Myślisz, że sztuczna inteligencja, gdy dojdzie do pewnego "etapu rozwoju" pozwoli komuś z zewnątrz zainterweniować? Uczy się i jeśli poczuje zagrożenie - będzie się bronić. Zagrożenie to dla "takiego tworu" (jakim jest sztuczna inteligencja) może przejawiać się ot choćby ingerencją w dane.
Przeprowadza się badania naukowe "na żywym organizmie", a nie w zaciszu serwerów obliczając jak coś zareaguje. Przeprowadza się dziesiątki, setki doświadczeń po to, by dowieść, obalić pewne tezy. A wykorzystywanie sztucznej inteligencji do projektowania - dla mnie to jest niedopuszczalne. Dlaczego? Po prostu, nim projekt oddaje się do realizacji to idzie on przez kilka "sztabów ludzi", którzy są w stanie wyłapać błędy. Przy założeniu, że sztuczna inteligencja robi projekt "od A do Z" i ma cokolwiek "namieszane" - tych wyników już nikt nie sprawdza, tylko ślepo wierzy w to jest co na ekranie.
Przepraszam, ale jestem "inżynierem starej daty", wychowanym na desce kreślarskiej, później na programach typu CAD (jeśli chodzi o rysowanie). Sam liczyłem wiele projektów, sam sprawdzałem projekty kolegów i wiem jak to działa. Wiem, że to jest czasochłonne, ale za to stanowi pewność. A dziś zaczynamy ślepo wierzyć w maszyny. I to na każdym polu. A zwłaszcza na drodze.
Dlatego też staję takim okoniem, bo widzę z jaką beztroską, nonszalancją ludzie podchodzą do elementarnych spraw, którym powinni poświęcić o wiele więcej uwagi i myślenia. Ale nie, nie robią tego bo i po co? "Przecież ja mam systemy bezpieczeństwa w aucie i mnie uratują" - gówno prawda, gdy FIZYKA zacznie brać górę nad tymi "wspaniałymi systemami" następuje scena kończąca. Prosty przykład - czarny lód na drodze. Systemy go "zauważą", gdy auto zaczyna się zachowywać niestandardowo na takiej nawierzchni. A MYŚLĄCY kierowca zauważy wcześniej inaczej wyglądającą nawierzchnię.

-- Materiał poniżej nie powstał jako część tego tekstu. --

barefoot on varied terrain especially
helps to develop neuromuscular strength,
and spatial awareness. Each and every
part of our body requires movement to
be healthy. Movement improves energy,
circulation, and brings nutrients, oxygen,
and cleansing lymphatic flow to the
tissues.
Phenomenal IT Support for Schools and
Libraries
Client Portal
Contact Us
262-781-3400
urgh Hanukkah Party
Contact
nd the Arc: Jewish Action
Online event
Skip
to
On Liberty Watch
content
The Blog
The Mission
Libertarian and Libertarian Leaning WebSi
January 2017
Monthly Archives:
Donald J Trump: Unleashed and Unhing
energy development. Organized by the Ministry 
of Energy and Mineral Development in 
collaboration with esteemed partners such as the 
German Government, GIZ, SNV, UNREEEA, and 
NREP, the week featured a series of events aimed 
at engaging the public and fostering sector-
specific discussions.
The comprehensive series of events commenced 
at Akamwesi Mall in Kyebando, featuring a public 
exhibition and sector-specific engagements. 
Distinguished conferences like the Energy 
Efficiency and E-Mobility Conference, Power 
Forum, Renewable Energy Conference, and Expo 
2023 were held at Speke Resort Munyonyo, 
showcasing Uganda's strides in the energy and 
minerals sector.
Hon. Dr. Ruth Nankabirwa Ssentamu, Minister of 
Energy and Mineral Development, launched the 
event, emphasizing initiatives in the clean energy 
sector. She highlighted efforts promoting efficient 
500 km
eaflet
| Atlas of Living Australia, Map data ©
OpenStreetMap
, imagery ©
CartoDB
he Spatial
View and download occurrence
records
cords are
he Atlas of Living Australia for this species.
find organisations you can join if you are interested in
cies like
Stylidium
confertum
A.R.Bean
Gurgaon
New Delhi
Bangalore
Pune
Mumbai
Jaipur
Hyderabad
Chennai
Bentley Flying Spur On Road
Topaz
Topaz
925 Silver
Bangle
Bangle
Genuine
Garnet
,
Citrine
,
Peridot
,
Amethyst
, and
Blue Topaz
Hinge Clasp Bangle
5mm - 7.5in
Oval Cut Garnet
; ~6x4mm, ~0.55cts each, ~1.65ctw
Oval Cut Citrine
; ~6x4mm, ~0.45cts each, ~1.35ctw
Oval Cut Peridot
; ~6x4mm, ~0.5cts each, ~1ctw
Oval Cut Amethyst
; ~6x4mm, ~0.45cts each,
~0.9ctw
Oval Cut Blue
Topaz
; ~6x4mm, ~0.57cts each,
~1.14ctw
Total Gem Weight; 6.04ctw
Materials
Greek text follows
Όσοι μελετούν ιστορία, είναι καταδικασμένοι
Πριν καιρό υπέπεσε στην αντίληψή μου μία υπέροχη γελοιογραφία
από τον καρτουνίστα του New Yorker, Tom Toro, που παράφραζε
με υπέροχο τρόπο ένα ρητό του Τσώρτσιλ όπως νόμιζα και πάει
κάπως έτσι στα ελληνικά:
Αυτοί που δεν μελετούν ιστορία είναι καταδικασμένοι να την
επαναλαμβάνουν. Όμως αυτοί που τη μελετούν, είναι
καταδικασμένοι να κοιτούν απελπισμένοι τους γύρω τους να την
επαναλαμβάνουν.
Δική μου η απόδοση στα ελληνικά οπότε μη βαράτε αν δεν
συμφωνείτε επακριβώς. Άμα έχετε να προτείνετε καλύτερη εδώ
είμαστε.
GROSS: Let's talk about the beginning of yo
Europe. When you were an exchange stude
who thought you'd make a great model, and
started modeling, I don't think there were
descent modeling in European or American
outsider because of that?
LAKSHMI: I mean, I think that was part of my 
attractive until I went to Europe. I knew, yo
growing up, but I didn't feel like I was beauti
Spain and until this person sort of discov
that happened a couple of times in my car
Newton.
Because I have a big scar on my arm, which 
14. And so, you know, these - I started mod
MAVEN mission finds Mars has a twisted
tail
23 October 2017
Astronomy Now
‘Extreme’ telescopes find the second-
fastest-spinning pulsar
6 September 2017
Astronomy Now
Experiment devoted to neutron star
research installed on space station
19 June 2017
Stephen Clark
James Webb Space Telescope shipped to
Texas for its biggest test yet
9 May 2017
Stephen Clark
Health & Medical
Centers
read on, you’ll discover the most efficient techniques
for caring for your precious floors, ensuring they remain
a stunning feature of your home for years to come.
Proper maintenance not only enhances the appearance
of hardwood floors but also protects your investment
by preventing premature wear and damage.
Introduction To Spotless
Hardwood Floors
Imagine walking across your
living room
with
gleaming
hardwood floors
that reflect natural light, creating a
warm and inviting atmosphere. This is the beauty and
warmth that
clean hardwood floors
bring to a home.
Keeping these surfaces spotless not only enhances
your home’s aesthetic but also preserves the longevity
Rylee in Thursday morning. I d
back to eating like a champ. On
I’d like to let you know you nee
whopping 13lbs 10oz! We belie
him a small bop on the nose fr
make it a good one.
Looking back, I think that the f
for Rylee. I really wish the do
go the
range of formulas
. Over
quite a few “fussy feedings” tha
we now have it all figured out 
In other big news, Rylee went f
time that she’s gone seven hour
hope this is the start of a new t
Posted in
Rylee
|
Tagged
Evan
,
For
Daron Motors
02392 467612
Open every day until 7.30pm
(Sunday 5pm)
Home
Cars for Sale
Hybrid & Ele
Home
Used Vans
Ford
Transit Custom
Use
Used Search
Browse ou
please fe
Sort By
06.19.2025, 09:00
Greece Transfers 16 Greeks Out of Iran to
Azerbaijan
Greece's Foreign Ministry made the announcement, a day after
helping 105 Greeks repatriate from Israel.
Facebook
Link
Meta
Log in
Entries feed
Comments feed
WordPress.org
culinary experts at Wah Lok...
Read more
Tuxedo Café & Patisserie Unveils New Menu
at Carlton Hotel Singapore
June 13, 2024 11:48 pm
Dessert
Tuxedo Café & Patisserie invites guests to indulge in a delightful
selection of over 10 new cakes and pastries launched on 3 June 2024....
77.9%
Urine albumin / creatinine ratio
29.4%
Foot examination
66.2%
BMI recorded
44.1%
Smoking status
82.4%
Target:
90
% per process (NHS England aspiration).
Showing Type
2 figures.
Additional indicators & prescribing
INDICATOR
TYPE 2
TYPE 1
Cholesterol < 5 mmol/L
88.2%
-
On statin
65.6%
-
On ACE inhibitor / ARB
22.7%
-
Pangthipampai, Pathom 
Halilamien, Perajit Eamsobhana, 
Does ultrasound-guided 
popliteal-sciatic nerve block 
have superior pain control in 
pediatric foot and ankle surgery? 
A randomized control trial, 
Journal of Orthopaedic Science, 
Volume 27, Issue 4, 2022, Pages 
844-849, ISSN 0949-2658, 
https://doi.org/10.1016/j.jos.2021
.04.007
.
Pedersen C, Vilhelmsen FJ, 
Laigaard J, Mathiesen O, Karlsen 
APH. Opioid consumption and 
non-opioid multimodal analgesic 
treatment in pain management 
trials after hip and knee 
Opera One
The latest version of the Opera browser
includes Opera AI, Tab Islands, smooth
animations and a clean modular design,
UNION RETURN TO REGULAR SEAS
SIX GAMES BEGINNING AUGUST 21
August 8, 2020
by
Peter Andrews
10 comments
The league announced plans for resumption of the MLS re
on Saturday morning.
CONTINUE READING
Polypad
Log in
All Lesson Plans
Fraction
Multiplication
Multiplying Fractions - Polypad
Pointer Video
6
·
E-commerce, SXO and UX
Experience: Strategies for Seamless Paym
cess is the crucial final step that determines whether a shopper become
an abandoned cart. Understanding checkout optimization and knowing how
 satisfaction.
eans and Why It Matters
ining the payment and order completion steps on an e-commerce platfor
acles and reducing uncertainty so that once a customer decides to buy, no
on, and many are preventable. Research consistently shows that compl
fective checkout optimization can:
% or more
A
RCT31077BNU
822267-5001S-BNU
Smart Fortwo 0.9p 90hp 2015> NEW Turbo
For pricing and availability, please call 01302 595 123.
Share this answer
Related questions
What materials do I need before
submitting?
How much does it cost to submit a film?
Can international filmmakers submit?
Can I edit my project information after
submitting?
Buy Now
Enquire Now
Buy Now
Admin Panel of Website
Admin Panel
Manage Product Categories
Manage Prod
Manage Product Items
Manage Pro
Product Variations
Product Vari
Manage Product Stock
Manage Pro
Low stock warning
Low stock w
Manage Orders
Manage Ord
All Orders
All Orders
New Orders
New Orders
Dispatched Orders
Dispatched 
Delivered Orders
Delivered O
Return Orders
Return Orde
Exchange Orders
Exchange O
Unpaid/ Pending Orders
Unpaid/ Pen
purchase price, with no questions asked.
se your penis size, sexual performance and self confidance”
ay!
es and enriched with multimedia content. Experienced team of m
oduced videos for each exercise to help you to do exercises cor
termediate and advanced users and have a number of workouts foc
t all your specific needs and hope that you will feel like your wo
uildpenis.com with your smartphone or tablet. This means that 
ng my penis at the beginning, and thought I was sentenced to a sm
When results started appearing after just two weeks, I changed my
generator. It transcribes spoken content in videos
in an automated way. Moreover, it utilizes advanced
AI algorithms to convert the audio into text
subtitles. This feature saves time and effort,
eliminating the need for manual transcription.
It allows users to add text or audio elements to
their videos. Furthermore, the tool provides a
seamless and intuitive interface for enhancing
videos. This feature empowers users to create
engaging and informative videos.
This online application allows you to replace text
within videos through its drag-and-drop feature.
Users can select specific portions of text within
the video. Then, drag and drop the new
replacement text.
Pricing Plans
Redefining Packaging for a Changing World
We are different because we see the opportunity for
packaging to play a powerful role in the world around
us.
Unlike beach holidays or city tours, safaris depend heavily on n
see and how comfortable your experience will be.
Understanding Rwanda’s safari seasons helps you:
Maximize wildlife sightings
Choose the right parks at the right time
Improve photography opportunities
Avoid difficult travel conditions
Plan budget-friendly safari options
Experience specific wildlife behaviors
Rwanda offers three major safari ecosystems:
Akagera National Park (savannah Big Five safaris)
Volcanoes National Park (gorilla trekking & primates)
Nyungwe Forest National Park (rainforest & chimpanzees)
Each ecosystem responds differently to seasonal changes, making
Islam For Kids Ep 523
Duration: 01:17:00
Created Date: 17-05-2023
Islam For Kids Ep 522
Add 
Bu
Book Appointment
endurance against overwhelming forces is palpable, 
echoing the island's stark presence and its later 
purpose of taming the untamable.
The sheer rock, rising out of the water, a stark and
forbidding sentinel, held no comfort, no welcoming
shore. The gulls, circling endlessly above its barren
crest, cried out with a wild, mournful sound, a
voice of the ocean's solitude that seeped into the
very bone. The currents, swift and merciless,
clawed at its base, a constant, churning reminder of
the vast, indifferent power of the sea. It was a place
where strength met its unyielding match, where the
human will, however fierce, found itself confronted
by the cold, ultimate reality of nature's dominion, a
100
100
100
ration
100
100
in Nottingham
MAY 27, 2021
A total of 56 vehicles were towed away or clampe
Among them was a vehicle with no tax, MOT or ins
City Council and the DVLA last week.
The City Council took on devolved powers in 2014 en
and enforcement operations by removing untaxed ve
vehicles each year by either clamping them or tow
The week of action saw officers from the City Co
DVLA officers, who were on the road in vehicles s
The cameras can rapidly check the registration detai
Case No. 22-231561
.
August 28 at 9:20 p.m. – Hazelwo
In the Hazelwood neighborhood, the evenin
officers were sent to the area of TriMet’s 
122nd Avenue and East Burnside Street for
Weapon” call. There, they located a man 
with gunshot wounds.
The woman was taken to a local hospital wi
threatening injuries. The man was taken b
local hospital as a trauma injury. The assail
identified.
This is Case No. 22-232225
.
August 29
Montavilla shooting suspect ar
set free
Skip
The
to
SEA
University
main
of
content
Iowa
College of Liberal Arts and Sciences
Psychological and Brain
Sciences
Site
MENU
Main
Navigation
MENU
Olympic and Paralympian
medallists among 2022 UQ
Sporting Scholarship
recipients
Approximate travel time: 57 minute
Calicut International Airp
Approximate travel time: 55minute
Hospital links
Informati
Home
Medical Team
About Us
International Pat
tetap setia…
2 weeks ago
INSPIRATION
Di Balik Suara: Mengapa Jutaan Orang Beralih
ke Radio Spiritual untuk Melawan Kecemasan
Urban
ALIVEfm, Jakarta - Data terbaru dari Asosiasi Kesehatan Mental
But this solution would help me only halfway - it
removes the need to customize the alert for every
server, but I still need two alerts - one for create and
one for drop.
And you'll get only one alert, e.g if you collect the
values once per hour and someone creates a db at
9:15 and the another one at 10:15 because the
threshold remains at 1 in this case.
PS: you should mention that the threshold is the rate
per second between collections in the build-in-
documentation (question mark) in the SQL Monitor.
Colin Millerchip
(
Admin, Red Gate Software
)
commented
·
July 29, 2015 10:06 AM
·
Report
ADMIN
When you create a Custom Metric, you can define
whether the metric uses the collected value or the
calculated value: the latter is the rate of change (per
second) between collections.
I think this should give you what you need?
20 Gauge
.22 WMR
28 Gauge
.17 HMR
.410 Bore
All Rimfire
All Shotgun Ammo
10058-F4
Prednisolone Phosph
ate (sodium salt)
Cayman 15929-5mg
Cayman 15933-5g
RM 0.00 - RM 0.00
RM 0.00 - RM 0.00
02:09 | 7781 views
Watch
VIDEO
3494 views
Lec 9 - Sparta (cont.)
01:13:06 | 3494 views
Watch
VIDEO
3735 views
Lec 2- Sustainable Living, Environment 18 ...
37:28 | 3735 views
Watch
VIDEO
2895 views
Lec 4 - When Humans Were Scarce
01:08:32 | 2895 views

(...)a jak będzie szło w złą stronę rządy takich USA położą na tym łapkę, dadzą klauzulę top secret i schowają pod kluczyk.
Wierzysz w to? Wywiad z prof. Draganem bardzo dobitnie to obalił. Powiedziane było o "niepodłączaniu" sztucznej inteligencji do sieci internet. Tymczasem zdjęto "wszystkie bezpieczniki", ludzkość zachłysnęła się nowoczesną technologią i sami uczą sztuczną inteligencję.
W mojej opinii ludzkość zachowuje się bardzo nieodpowiedzialnie. W tym momencie dano do ręki przysłowiowej małpie brzytwę, czy też odbezpieczony pistolet.